SK Group said Chey’s visit comes as the group is expanding its presence and investment into the United States. Tonight, Chey is participating in the “SK Night” event held at the Washington branch of chipmaker SK Hynix to explain SK’s latest business expansions in North America to about 200 officials from U.S. economic, political and academic circles.

Over the last two years, SK Group has pursued multiple merger and acquisition deals with U.S. companies. SK Global Chemical acquired Dow Chemical’s global ethylene acrylic acid business and polyvinylidene chloride business in 2017. SK Holdings also invested in U.S. peer-to-peer car sharing company Turo and multiple North American shale gas developers.

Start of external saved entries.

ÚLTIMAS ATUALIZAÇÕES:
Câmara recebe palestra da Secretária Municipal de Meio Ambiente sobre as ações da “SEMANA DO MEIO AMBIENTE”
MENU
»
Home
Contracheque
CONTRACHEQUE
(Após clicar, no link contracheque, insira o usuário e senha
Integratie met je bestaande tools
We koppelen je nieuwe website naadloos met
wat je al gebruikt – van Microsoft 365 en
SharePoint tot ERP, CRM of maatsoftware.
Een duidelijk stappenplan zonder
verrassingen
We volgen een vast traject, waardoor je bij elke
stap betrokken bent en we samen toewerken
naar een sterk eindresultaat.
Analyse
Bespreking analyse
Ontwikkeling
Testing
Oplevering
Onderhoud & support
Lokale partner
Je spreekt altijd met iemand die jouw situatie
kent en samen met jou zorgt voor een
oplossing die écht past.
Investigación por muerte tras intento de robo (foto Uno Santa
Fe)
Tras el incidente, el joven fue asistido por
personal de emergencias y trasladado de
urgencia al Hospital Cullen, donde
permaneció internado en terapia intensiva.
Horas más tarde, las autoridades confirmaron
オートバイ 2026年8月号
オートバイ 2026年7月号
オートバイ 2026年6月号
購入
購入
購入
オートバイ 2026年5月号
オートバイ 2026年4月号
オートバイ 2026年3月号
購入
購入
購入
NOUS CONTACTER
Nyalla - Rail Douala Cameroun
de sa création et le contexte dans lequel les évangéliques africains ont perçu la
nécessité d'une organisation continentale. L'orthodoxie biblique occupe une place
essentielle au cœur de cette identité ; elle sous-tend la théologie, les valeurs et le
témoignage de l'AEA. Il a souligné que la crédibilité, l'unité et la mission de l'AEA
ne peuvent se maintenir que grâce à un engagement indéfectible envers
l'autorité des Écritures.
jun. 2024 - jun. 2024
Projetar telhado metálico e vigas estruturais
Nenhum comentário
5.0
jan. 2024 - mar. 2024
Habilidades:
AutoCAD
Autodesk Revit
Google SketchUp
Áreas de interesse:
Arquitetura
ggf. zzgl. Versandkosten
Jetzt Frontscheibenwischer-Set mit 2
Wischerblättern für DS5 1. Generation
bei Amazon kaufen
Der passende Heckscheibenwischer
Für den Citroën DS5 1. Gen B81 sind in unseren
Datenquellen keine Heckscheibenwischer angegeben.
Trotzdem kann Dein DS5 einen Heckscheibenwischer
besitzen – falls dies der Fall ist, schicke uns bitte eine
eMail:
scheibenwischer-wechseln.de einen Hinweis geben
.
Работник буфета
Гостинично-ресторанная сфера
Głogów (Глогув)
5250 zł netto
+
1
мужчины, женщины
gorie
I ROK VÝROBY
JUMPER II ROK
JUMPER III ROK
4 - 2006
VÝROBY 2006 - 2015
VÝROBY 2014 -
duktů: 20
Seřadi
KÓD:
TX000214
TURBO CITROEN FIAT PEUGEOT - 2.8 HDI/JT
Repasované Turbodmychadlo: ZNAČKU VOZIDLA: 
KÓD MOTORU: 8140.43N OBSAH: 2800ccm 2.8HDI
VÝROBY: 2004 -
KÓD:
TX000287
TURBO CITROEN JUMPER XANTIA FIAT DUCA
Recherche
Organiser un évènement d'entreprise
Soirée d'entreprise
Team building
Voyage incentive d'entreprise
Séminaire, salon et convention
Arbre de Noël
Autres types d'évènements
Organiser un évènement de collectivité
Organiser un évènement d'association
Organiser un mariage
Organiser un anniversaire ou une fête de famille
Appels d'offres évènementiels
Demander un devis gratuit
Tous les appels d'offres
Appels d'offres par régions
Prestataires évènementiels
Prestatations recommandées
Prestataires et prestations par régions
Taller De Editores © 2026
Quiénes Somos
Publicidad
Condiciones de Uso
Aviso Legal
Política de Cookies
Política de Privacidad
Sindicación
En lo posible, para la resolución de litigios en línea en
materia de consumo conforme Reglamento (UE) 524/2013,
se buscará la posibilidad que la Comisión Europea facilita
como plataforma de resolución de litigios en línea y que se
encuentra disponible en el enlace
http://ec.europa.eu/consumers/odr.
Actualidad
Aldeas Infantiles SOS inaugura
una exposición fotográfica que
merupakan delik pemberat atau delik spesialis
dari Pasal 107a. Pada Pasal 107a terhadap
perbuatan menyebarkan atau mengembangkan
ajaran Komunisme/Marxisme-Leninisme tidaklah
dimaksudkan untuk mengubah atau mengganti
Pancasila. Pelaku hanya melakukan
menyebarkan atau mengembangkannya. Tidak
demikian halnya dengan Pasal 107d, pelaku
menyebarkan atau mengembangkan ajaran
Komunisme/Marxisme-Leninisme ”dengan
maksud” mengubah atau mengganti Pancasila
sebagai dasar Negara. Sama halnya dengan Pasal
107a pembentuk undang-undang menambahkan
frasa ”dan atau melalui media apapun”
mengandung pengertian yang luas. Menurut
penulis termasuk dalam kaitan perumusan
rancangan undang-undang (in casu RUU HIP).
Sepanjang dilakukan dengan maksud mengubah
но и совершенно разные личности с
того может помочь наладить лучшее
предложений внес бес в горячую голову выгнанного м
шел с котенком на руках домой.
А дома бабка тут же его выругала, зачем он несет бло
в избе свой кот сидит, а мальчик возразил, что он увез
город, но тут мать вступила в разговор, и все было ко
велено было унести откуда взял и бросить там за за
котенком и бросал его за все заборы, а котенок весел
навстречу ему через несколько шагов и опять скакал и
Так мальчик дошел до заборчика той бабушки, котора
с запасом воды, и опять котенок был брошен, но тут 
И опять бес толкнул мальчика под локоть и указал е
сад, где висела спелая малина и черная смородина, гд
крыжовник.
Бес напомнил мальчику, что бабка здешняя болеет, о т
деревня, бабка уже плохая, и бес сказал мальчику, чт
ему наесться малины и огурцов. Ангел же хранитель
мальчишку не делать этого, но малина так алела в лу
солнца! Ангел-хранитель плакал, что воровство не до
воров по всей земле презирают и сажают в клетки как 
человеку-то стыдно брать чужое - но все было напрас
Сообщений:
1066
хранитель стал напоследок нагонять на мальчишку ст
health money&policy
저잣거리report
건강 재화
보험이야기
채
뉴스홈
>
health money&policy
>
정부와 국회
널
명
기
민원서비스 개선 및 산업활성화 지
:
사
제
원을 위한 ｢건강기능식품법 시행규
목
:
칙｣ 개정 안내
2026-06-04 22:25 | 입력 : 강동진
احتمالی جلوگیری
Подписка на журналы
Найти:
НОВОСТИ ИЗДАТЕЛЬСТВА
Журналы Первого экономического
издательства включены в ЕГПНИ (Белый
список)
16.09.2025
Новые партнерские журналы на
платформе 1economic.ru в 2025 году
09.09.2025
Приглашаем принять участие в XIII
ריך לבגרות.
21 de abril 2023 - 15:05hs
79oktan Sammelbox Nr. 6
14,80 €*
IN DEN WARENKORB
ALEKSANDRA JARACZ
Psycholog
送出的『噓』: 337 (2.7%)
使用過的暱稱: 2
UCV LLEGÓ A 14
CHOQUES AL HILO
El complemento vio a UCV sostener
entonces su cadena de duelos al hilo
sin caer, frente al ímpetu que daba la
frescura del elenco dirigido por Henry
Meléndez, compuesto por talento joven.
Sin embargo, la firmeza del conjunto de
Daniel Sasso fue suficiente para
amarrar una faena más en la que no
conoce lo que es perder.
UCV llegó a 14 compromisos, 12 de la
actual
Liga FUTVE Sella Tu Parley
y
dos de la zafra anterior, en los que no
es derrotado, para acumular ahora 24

Most recently, the conglomerate’s battery making arm SK Innovation announced on Monday a 1.14 trillion won plan to build an electric car facility in Georgia, United States. The factory will be built on roughly 1.12 million square meters of land in Commerce, Jackson County with a production capacity of 9.8 gigawatt-hours per year.

Construction of the factory will begin early next year so that the plant can start mass producing batteries in 2022. According to SK Innovation, Georgia offers a favorable business environment and is close to the U.S. production base of major global automakers such as Volkswagen, BMW, Daimler, Volvo and Hyundai Motor.

Another SK affiliate, SK Biopharmaceuticals, said on Monday that it has submitted an application to the U.S. Food and Drug Administration to begin sales of its new epilepsy drug. The approval will enable SK to begin selling Cenobamate in the largest biopharmaceutical market in the world by the first half of 2020 at the earliest. The company said it is the first time a Korean pharmaceutical company has submitted a new drug application to the U.S. authority for a product it developed on its own.

According to SK Group, it will keep expanding its presence in North America. Chey instructed the corporation to make the region a strategic base for SK’s global business earlier this year, along with its existing bases in China, the Middle East and Southeast Asia.